Copyright © 2015 Brian M. Radvansky et al. This is an open access article distributed under the Creative Commons Attribution License, which permits unrestricted use, distribution, and reproduction in any medium, provided the original work is properly cited.

Abstract

Objectives. The objective of this narrative review was to examine the usage of ketamine as a postoperative analgesic agent across a wide variety of surgeries. Design. A literature search was performed using the phrases “ketamine” and “postoperative pain.” The authors analyzed the studies that involved testing ketamine’s effectiveness at controlling postoperative pain. Effectiveness was assessed through various outcomes such as the amount of opiate consumption, visual analog scale (VAS) pain scores, and persistent postoperative pain at long-term follow-up. Results. While many different administration protocols were evaluated, delivering ketamine both as a pre- or perioperative bolus and postoperative infusion for up to 48 hours appeared to be the most effective. These effects are dose-dependent. However, a number of studies analyzed showed no benefit in using ketamine versus placebo for controlling postoperative pain.
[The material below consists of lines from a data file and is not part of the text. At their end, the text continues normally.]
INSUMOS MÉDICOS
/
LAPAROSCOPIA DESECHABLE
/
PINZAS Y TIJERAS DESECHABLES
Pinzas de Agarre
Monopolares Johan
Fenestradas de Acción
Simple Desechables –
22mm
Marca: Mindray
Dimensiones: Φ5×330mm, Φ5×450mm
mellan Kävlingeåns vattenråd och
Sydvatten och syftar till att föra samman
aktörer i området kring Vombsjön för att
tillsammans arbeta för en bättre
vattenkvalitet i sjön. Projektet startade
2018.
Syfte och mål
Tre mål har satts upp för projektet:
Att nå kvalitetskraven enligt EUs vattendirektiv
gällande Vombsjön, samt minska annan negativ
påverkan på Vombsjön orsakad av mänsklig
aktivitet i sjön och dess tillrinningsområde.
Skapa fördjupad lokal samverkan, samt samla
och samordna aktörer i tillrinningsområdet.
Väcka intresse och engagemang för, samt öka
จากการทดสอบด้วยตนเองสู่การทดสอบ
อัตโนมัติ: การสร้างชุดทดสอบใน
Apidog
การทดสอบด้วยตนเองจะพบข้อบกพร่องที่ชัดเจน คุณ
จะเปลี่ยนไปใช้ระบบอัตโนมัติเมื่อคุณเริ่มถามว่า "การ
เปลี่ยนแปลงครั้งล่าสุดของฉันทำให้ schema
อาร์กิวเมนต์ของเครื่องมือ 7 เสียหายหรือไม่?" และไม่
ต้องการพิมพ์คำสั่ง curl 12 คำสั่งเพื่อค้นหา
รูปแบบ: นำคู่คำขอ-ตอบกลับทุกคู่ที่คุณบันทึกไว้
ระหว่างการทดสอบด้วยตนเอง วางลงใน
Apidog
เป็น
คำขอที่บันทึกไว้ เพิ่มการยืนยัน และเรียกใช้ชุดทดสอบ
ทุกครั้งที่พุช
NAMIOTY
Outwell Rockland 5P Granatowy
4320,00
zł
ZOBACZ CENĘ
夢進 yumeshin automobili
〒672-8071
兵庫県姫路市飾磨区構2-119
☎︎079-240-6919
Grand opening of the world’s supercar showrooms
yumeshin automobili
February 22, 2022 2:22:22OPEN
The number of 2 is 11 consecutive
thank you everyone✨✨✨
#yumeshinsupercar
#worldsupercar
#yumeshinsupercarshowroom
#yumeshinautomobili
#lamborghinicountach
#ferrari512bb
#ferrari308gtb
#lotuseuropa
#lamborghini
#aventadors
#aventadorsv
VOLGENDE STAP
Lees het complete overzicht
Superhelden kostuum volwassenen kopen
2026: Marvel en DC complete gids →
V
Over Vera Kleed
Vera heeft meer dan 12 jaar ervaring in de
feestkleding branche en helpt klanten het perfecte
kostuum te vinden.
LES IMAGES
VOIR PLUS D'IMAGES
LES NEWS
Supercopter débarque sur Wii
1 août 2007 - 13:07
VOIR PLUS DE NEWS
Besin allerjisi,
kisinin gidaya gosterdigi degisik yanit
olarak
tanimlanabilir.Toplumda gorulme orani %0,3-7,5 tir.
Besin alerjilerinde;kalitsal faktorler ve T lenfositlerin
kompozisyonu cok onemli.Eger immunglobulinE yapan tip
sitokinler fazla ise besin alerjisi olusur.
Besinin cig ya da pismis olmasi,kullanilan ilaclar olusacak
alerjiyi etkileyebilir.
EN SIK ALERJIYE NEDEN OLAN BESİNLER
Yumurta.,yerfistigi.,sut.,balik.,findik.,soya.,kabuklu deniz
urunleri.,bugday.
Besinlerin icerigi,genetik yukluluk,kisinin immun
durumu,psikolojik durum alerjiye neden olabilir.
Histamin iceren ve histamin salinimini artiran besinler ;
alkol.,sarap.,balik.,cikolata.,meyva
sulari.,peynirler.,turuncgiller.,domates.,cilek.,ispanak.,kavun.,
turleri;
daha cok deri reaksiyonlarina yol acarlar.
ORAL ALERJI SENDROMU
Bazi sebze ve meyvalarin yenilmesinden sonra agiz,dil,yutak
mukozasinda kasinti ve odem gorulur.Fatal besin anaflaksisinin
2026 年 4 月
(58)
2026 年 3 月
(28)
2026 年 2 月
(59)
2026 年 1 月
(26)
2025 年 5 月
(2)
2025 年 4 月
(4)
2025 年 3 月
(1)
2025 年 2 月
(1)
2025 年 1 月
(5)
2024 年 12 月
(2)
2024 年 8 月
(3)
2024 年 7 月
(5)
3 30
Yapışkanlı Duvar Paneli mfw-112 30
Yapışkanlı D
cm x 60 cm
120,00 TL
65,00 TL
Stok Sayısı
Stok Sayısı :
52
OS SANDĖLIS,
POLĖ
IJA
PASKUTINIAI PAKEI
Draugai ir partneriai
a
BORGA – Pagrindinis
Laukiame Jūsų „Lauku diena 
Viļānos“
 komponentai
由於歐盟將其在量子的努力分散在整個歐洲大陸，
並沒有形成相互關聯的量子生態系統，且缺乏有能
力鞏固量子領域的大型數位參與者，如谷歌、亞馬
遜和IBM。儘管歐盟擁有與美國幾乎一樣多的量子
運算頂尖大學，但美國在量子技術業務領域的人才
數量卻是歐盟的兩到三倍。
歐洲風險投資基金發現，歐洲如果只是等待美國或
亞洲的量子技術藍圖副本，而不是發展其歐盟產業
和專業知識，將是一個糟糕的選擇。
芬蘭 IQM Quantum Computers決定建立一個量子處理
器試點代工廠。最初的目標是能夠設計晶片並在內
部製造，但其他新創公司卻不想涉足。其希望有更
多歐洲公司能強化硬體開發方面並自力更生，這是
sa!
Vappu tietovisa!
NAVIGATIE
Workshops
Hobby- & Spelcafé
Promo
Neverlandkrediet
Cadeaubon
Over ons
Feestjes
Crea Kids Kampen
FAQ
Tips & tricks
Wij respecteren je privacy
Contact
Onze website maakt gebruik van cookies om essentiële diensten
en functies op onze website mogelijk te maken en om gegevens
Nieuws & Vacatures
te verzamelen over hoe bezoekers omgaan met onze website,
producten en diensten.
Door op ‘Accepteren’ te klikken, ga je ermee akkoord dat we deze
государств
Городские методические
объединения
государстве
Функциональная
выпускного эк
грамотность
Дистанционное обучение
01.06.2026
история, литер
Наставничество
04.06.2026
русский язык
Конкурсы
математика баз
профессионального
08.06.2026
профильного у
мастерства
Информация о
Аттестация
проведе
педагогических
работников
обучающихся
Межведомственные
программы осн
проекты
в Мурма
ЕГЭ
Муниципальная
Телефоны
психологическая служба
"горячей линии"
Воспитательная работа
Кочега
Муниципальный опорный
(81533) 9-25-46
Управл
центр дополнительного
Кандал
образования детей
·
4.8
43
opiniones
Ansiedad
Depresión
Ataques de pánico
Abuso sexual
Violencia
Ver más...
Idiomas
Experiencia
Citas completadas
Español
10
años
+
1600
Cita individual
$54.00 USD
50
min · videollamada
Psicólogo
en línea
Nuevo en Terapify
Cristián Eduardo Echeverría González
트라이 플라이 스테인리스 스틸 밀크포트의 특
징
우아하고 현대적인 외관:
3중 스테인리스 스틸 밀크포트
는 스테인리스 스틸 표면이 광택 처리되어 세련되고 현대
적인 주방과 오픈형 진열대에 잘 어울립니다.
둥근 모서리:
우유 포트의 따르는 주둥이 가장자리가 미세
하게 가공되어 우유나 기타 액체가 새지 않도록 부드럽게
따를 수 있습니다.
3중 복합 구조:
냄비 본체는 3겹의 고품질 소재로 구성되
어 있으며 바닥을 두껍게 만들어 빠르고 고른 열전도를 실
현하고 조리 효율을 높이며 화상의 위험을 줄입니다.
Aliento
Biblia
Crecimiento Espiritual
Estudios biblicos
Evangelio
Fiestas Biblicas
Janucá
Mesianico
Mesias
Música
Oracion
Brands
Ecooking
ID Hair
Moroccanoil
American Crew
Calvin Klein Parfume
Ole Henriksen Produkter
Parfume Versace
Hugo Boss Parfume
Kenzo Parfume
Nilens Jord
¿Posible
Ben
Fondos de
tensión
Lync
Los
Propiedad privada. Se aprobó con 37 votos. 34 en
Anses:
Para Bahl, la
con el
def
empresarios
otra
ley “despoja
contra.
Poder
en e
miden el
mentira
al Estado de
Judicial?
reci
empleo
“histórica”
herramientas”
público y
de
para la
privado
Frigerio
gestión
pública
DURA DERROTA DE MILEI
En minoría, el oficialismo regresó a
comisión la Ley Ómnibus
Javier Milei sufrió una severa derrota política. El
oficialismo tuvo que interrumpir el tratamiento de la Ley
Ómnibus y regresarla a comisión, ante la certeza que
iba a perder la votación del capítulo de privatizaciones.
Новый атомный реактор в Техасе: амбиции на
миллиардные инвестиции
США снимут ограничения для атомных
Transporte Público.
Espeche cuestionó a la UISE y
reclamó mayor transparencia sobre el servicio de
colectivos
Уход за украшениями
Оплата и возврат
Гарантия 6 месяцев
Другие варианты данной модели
While ketamine is a safe and well-tolerated drug, it does have adverse effects, and there are concerns for possible neurotoxicity and effects on memory. Conclusions. In a number of limited situations, ketamine has shown some efficacy in controlling postoperative pain and decreasing opioid consumption. More randomized controlled trials are necessary to determine the surgical procedures and administrations (i.e., intravenous, epidural) that ketamine is best suited for.